Records from a data collection
=== Section Start ===
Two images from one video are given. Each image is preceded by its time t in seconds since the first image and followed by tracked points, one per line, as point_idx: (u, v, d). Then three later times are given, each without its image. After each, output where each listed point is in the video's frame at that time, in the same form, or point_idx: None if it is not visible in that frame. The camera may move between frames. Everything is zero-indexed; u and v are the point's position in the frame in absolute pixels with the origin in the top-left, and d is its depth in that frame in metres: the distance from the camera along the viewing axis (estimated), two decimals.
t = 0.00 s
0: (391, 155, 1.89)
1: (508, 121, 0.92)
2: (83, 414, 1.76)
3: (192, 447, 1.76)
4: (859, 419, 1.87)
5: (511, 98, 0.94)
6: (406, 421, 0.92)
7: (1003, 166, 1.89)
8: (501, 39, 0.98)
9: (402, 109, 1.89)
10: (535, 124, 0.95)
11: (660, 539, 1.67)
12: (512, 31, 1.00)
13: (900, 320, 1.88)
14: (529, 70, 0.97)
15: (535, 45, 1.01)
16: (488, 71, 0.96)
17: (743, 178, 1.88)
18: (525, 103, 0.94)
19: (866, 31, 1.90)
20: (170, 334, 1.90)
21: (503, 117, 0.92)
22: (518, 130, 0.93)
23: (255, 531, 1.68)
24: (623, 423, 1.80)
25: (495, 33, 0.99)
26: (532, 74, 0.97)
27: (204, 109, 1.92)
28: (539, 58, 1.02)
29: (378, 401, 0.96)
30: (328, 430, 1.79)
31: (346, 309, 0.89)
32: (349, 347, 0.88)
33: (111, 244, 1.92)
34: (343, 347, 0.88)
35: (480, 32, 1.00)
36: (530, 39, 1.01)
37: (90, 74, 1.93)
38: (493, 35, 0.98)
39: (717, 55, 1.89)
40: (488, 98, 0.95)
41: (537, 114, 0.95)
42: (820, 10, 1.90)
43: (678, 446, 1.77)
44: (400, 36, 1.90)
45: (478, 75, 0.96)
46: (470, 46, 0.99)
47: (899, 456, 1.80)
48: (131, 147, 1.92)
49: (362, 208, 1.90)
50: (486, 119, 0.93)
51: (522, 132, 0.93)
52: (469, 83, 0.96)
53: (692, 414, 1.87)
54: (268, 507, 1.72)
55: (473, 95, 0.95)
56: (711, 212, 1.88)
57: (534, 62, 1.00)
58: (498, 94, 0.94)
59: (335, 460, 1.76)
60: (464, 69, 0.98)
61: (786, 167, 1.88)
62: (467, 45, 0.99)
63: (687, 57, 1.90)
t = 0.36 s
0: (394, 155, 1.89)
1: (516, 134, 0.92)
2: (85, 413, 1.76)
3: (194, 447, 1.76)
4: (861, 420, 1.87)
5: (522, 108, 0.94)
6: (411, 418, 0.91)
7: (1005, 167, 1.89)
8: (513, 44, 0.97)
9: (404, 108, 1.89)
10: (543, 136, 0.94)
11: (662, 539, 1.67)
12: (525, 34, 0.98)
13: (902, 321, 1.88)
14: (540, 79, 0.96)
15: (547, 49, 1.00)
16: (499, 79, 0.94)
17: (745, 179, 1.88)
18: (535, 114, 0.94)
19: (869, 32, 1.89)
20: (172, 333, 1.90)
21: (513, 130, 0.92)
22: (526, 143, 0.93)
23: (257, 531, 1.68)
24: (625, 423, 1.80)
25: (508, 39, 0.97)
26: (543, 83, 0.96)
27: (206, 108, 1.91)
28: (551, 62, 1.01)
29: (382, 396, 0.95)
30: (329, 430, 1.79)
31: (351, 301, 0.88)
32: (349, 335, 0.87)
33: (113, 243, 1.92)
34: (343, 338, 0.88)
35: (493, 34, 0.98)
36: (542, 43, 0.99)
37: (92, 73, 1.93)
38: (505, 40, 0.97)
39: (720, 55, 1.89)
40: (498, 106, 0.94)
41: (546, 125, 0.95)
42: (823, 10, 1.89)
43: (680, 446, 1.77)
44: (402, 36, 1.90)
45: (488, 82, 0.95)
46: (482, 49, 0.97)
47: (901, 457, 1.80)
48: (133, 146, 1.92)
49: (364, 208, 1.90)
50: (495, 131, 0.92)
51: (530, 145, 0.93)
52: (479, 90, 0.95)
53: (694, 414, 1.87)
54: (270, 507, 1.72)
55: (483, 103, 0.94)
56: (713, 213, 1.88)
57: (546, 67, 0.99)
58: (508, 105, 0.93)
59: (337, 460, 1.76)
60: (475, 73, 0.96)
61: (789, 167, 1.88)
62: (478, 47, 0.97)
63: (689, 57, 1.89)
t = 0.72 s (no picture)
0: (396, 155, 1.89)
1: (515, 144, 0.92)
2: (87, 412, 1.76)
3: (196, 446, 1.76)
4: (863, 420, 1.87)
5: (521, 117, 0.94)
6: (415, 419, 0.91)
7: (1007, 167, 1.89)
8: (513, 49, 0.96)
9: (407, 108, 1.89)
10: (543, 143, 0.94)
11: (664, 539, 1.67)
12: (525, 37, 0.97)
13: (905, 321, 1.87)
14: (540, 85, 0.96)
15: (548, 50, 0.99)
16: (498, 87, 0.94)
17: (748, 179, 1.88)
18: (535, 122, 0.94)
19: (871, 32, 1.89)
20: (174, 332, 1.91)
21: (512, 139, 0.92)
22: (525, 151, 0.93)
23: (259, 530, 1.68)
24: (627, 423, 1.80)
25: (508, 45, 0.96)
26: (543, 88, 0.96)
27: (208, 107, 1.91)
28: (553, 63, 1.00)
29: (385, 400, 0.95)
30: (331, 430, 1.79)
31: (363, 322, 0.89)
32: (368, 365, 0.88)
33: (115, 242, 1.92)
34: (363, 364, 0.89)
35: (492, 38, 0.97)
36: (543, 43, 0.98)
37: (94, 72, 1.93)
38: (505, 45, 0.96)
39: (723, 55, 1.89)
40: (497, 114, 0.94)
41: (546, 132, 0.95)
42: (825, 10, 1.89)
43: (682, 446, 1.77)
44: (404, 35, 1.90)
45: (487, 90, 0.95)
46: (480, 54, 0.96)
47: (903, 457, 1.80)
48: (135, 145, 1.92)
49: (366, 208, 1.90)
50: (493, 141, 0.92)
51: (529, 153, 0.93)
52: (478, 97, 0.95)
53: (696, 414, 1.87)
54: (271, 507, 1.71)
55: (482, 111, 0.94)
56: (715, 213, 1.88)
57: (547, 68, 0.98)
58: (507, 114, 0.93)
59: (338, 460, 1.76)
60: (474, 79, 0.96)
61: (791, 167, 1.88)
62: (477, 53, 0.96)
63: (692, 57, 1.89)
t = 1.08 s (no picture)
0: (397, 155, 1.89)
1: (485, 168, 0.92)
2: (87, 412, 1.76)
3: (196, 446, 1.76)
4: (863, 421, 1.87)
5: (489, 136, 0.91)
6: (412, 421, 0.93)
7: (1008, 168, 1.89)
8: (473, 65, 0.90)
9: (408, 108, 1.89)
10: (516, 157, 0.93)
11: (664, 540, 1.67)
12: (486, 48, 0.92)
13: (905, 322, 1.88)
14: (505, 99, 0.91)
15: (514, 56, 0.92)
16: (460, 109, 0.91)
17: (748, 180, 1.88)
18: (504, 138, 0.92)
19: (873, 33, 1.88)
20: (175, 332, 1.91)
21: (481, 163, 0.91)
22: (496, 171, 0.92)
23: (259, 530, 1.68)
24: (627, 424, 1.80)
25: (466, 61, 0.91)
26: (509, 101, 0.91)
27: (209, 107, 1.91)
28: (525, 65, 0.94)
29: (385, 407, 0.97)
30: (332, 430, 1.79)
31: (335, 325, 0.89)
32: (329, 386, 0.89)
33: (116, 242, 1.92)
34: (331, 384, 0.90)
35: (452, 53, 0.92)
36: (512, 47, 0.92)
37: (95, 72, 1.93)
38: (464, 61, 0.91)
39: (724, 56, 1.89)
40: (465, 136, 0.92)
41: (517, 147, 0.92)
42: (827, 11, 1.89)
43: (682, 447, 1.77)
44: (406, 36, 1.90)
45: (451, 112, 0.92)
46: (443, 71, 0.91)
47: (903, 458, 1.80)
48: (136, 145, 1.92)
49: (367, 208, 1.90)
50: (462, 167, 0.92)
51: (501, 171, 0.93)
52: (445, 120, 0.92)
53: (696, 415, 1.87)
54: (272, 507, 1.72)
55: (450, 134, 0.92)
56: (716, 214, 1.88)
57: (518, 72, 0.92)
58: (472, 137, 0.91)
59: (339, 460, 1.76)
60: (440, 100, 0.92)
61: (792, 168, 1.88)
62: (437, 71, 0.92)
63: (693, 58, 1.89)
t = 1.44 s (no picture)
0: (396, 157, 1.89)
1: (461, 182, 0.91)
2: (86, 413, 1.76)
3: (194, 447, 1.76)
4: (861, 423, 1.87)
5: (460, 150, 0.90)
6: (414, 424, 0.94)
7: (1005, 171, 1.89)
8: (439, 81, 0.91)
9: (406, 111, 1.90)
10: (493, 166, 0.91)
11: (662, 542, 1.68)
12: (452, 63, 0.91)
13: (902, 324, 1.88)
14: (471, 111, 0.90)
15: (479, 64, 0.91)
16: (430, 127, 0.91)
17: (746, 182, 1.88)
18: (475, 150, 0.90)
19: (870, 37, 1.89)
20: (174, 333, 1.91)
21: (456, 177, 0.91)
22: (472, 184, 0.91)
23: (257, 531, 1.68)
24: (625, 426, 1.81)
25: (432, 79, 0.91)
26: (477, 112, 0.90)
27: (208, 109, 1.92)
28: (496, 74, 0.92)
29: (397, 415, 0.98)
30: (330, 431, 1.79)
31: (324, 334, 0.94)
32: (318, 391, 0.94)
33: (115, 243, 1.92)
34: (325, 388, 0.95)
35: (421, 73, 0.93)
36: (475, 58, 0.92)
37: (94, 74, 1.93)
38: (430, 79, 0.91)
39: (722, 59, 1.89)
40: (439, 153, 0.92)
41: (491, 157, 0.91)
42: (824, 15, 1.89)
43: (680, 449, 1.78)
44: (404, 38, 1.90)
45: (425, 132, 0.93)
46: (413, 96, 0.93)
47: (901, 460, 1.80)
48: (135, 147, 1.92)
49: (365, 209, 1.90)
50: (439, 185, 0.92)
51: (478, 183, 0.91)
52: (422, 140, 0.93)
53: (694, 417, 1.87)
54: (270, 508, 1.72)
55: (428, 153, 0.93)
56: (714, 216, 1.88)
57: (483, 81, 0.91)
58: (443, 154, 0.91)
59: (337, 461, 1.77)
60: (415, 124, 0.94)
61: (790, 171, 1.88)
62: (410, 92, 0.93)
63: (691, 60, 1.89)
=== Section End ===
=== Section Start ===
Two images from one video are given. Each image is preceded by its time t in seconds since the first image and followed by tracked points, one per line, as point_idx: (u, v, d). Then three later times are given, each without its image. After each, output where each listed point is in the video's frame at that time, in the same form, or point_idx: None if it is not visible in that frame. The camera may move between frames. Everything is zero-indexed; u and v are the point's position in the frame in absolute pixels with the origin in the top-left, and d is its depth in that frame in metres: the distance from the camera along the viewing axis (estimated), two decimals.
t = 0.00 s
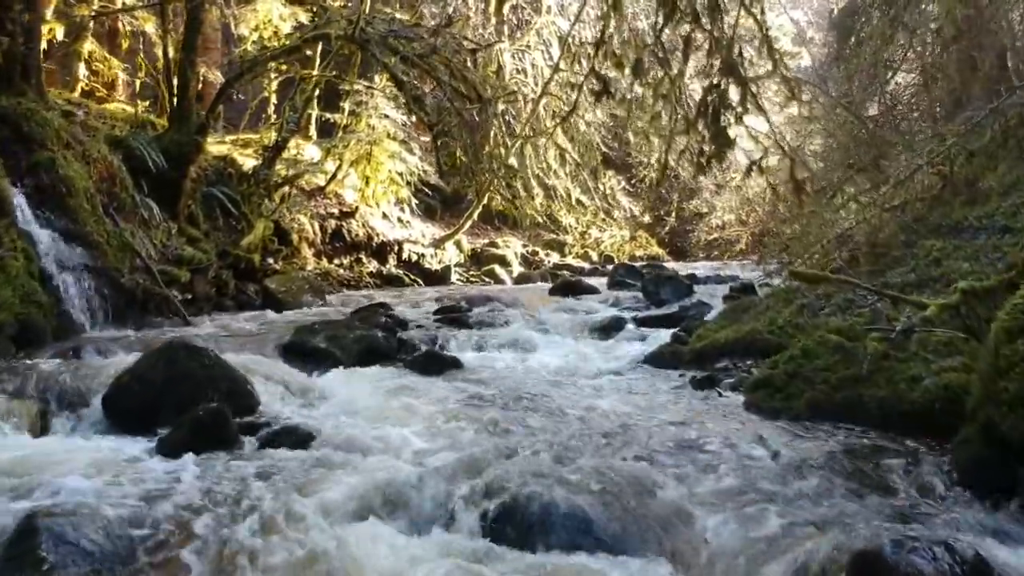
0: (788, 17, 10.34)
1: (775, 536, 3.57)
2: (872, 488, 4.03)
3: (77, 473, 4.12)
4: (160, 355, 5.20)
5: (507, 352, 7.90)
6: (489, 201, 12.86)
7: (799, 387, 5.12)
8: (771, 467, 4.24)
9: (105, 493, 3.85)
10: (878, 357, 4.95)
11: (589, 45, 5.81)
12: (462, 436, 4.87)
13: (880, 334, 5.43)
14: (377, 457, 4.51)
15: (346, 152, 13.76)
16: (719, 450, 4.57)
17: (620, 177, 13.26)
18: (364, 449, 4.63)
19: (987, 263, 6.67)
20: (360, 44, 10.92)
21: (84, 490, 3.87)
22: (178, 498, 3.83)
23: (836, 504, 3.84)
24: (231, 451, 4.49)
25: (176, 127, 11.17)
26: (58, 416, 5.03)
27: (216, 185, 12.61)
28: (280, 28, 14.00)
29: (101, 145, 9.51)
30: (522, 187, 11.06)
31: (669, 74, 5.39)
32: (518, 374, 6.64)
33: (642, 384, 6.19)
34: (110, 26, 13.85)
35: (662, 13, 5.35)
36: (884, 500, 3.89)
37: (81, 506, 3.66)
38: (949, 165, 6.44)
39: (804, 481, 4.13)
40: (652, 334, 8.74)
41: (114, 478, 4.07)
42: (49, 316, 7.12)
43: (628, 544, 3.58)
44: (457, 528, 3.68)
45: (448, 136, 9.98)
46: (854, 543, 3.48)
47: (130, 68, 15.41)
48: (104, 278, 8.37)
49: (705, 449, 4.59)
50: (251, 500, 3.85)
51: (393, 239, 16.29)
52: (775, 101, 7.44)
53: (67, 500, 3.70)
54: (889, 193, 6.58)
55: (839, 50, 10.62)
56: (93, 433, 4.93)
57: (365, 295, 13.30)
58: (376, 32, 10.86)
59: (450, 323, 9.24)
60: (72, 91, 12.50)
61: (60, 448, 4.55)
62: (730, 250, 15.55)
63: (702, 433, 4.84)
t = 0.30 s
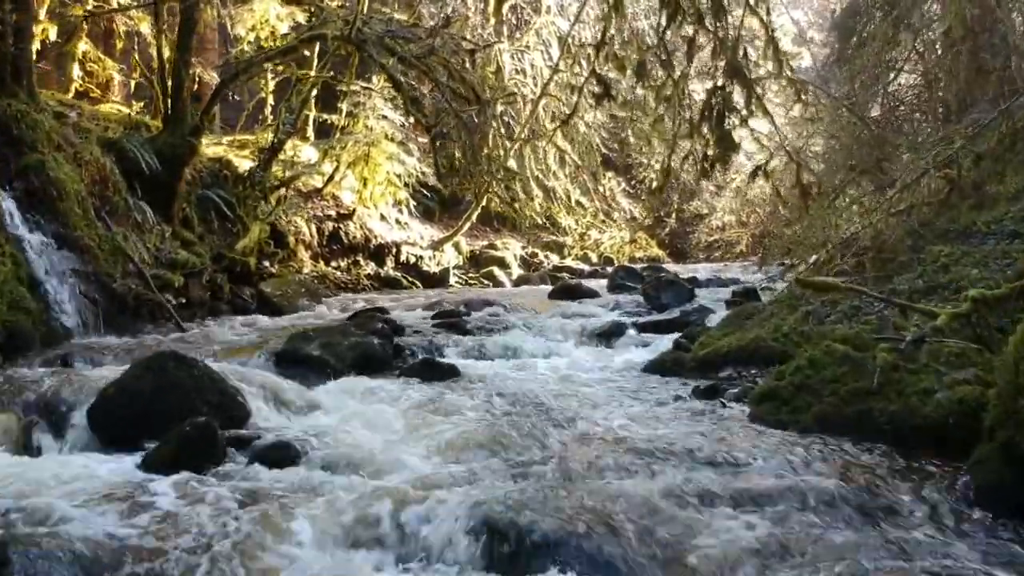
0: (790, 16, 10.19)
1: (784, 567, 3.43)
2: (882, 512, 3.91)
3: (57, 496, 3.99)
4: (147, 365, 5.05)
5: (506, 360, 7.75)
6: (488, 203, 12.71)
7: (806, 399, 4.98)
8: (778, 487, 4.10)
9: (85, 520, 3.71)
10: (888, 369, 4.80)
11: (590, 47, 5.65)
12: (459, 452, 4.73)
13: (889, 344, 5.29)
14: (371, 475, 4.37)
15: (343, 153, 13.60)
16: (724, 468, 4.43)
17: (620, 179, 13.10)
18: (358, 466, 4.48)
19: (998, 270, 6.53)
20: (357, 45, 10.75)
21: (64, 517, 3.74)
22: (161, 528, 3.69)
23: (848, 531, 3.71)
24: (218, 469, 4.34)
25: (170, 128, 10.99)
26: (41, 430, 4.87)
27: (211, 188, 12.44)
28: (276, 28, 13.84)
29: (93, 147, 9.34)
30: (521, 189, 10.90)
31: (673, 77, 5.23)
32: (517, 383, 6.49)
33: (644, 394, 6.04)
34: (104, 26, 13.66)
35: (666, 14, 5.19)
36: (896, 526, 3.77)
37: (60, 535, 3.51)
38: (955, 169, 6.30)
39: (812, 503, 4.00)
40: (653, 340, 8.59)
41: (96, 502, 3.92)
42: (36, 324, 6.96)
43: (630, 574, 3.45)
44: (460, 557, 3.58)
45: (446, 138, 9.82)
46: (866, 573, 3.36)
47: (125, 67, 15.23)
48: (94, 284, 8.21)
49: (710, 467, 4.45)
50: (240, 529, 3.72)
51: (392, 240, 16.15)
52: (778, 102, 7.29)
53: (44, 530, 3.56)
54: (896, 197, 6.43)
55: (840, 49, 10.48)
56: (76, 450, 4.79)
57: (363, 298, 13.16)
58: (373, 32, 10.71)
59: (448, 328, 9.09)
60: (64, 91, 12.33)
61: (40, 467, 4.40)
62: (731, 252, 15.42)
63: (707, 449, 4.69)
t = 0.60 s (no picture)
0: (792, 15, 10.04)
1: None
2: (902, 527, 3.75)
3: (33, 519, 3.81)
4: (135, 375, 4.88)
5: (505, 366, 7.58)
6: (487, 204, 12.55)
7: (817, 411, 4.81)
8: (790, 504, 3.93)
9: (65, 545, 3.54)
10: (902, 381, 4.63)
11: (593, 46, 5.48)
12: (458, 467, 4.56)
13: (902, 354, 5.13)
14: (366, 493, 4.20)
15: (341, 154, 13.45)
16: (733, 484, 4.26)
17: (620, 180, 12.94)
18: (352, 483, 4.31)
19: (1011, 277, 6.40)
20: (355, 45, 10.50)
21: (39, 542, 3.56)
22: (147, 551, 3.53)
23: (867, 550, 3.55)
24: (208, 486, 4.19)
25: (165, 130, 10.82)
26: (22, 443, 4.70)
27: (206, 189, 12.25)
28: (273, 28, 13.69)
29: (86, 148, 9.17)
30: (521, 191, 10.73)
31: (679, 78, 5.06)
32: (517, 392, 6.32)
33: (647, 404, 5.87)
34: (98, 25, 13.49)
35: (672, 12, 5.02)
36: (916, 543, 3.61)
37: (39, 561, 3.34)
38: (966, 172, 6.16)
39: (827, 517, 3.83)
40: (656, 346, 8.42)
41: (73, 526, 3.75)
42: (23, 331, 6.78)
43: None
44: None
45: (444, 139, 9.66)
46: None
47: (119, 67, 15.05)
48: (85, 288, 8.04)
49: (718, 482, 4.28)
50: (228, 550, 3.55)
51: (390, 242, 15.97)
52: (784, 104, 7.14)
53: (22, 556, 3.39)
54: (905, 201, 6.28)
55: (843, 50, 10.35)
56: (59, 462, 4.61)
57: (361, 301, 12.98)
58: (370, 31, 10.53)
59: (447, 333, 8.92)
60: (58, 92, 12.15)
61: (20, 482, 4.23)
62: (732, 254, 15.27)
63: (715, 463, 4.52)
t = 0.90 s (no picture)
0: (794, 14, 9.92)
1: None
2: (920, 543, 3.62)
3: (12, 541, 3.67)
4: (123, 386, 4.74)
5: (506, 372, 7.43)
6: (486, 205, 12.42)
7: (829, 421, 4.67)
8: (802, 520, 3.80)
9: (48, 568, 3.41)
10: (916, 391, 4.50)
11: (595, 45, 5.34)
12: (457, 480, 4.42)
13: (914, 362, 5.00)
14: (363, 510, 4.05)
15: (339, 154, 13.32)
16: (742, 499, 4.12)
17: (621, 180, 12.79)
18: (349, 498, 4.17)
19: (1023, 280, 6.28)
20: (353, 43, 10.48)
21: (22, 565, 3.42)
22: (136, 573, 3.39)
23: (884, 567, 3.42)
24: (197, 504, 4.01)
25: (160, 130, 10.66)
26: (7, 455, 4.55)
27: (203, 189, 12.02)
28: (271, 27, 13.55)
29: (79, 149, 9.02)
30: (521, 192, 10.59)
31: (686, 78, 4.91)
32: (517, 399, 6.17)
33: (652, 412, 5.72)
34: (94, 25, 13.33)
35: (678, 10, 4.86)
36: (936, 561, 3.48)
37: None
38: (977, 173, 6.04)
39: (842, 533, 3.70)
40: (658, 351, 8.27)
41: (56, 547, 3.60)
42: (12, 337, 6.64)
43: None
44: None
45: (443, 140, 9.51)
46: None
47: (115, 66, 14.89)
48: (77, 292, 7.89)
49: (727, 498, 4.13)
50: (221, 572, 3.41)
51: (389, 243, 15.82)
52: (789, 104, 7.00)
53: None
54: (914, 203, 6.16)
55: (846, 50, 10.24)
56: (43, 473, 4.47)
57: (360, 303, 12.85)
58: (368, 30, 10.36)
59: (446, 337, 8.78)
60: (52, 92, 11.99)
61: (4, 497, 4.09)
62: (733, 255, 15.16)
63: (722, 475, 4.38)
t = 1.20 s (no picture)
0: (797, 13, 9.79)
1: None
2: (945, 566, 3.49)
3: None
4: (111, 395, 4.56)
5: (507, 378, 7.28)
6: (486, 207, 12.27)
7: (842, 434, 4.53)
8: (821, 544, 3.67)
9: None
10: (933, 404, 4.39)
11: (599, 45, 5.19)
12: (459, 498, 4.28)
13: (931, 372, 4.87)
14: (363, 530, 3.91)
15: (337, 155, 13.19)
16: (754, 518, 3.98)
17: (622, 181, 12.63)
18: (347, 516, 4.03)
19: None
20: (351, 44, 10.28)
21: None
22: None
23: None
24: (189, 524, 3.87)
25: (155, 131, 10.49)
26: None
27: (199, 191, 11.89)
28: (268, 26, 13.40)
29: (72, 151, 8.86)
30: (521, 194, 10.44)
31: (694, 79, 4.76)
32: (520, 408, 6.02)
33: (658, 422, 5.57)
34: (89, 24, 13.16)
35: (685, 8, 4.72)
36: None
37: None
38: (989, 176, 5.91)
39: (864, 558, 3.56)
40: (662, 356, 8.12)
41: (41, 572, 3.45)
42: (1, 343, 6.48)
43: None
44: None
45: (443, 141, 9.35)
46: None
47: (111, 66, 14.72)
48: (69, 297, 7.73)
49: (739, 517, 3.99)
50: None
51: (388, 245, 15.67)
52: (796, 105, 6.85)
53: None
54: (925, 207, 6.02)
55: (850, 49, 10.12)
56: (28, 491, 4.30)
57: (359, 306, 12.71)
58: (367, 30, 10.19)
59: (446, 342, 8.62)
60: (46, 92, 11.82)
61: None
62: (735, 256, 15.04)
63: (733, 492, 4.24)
=== Section End ===
▶ **About this exercise**: Your answer should be the lines above, from the line containing "30: (521, 189, 10.90)" up to and including the line containing "62: (731, 252, 15.42)", reproduced exactly and with nothing else.

▶ **Answer below**:
30: (521, 189, 10.90)
31: (673, 77, 5.23)
32: (517, 383, 6.49)
33: (644, 394, 6.04)
34: (104, 26, 13.66)
35: (666, 14, 5.19)
36: (896, 526, 3.77)
37: (60, 535, 3.51)
38: (955, 169, 6.30)
39: (812, 503, 4.00)
40: (653, 340, 8.59)
41: (96, 502, 3.92)
42: (36, 324, 6.96)
43: (630, 574, 3.45)
44: (460, 557, 3.58)
45: (446, 138, 9.82)
46: (866, 573, 3.36)
47: (125, 67, 15.23)
48: (94, 284, 8.21)
49: (710, 467, 4.45)
50: (240, 529, 3.72)
51: (392, 240, 16.15)
52: (778, 102, 7.29)
53: (44, 530, 3.56)
54: (896, 197, 6.43)
55: (840, 49, 10.48)
56: (76, 450, 4.79)
57: (363, 298, 13.16)
58: (373, 32, 10.71)
59: (448, 328, 9.09)
60: (64, 91, 12.33)
61: (40, 467, 4.40)
62: (731, 252, 15.42)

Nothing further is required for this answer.